Не страшись урагана любви (Джонс) - страница 51

На следующий день после коктейля у Харви, который еще более сблизил их, они обедали в Маленьком Клубе Билли Рида на Пятьдесят пятой Западной улице, где раньше Лаки болталась с каким-то приятелем, где она всех знала и гордо выставляла Гранта, потом он взял ее на поздний прием литераторов и театралов в Западном Центральном Парке на Семидесятых. Такси ехало по холодному Парку, между сверкающими зданиями и знаками — путеводителю для них, влюбленных, по их общему Нью-Йорку, они открывали все большую взаимную близость, и Грант в зеркале уловил ухмылку водителя. И в самом деле, кажется, весь мир любит влюбленного, и это был Нью-Йорк, которого Грант еще не знал. На приеме, проходившем наверху высокого здания, они стояли у окна, глядя на более низкие здания, и потихоньку болтали. Там, внизу, в темном Парке пуэрториканские и гарлемские детишки в этот самый момент могли насмерть забивать взрослого велосипедными цепями, а Гранту было все равно. Все его веселило. Дома, полупьяные, с любопытной, запутанной печалью (любопытной, потому что ни один из них не упоминал о ней и даже не подавал вида) они со странным голодом занимались любовью разными способами всю ночь, на рассвете и утром, пока в 7.30 не встала Лесли и не постучала в дверь, чтобы взять одежду. Вместе с ней они пили кофе.

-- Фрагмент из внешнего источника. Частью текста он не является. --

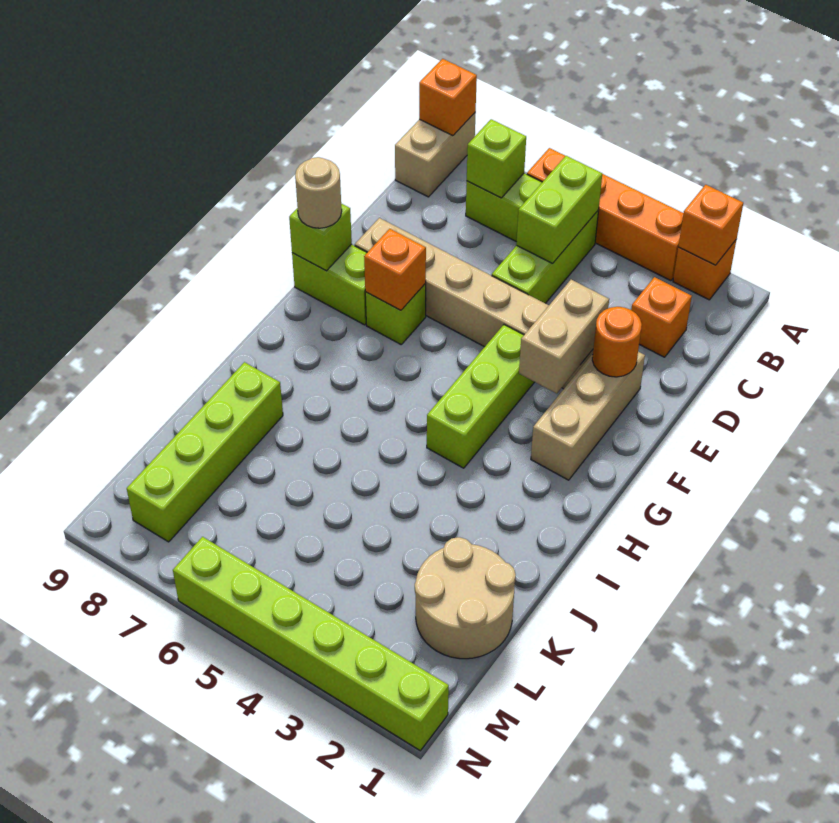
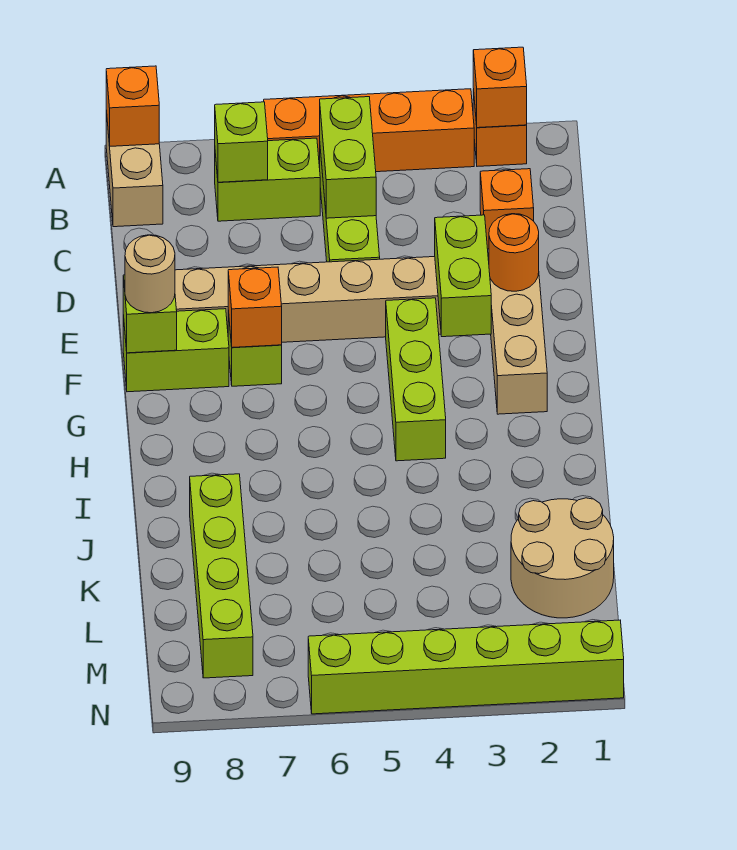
tan 1x2 brick [519,280,609,394] -> lime 1x2 brick [435,215,491,337]

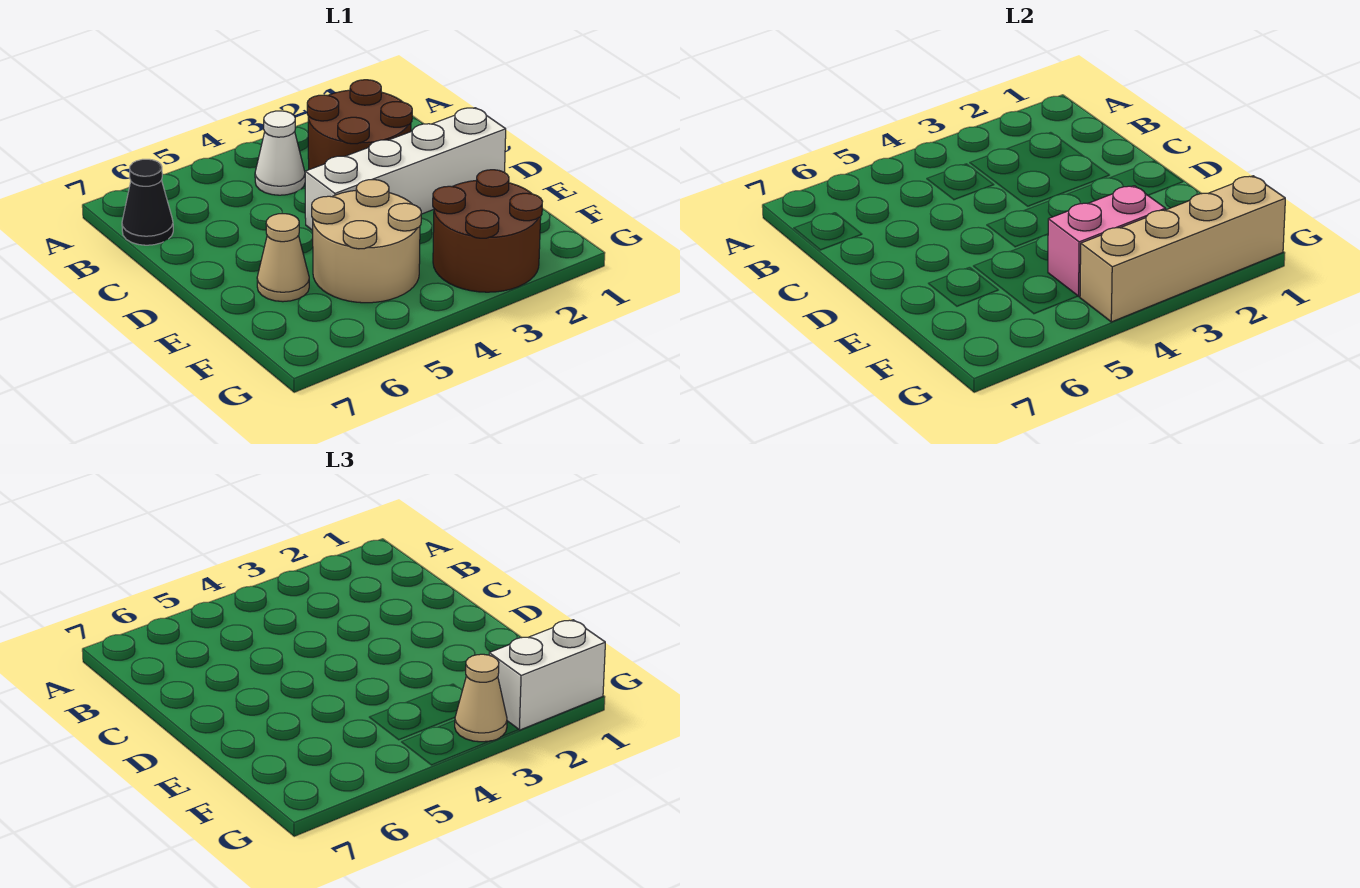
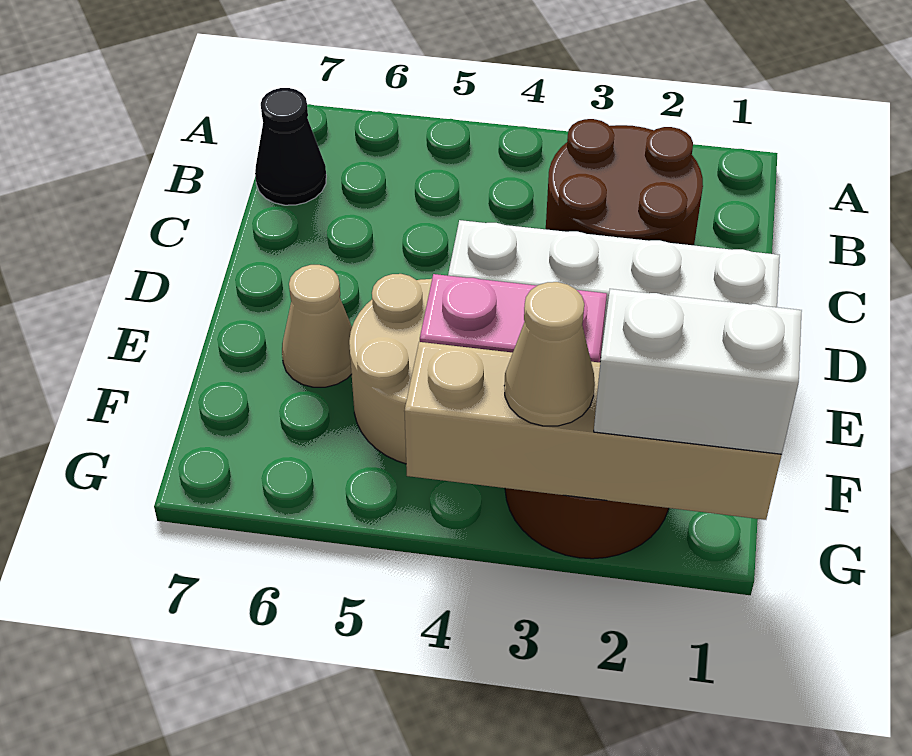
white 1x1 cone [255,111,305,195] -> none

Однажды начав, Лаки не бросила темы замужества, начатую в доме критика Харви Миллера. Она, правда, не давила, и Грант ни разу не ощутил тисков. Почти всегда тема возникала в форме шутки. Типа: «Знаешь, ты должен на мне жениться, Рон, — сказала она однажды. — Мне уже двадцать семь, ты — почти что мой последний шанс. И все равно, ты последний неженатый писатель, не считая «шестерок», а я выйду замуж только за писателя. Кроме того, я тебя люблю». И все это — она. И была во всем этом особенная открытость, дружелюбность, которые он замечал и в других вещах. В ней была какая-то странная и ужасная печаль, как будто она не могла поверить — все это слишком хорошо, чтобы быть правдой. Эта печаль обижала Гранта едва ли не больше, чем он мог допустить. Она не сердилась, не требовала. Она выглядела абсолютно беспомощной, абсолютно зависимой от его милосердия, более того, она не стыдилась и не прятала этого.

Он рассказал ей о своем намерении лететь в Кингстон учиться нырять (она ухмыльнулась и сказала: «Нырять тебе не нужно учиться, дорогой!»), и выяснилось, что она очень хорошо знает Кингстон, у нее там много друзей, она там часто бывала. Ее южноамериканский друг часто брал ее туда на несколько недель до тех пор, пока не вернулся в свою страну помогать революции.